## EXERCISE REQUIREMENTS
Can you copy out the data exactly? Leave the images out.

[Records contained in a dataset]
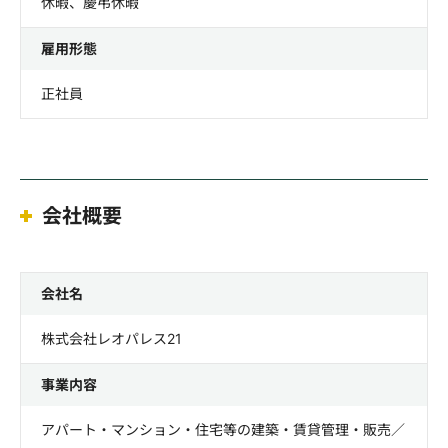
休暇、慶弔休暇
雇用形態
正社員
会社概要
会社名
株式会社レオパレス21
事業内容
アパート・マンション・住宅等の建築・賃貸管理・販売／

## RESULT OF THE TASK
休暇、慶弔休暇
雇用形態
正社員
会社概要
会社名
株式会社レオパレス21
事業内容
アパート・マンション・住宅等の建築・賃貸管理・販売／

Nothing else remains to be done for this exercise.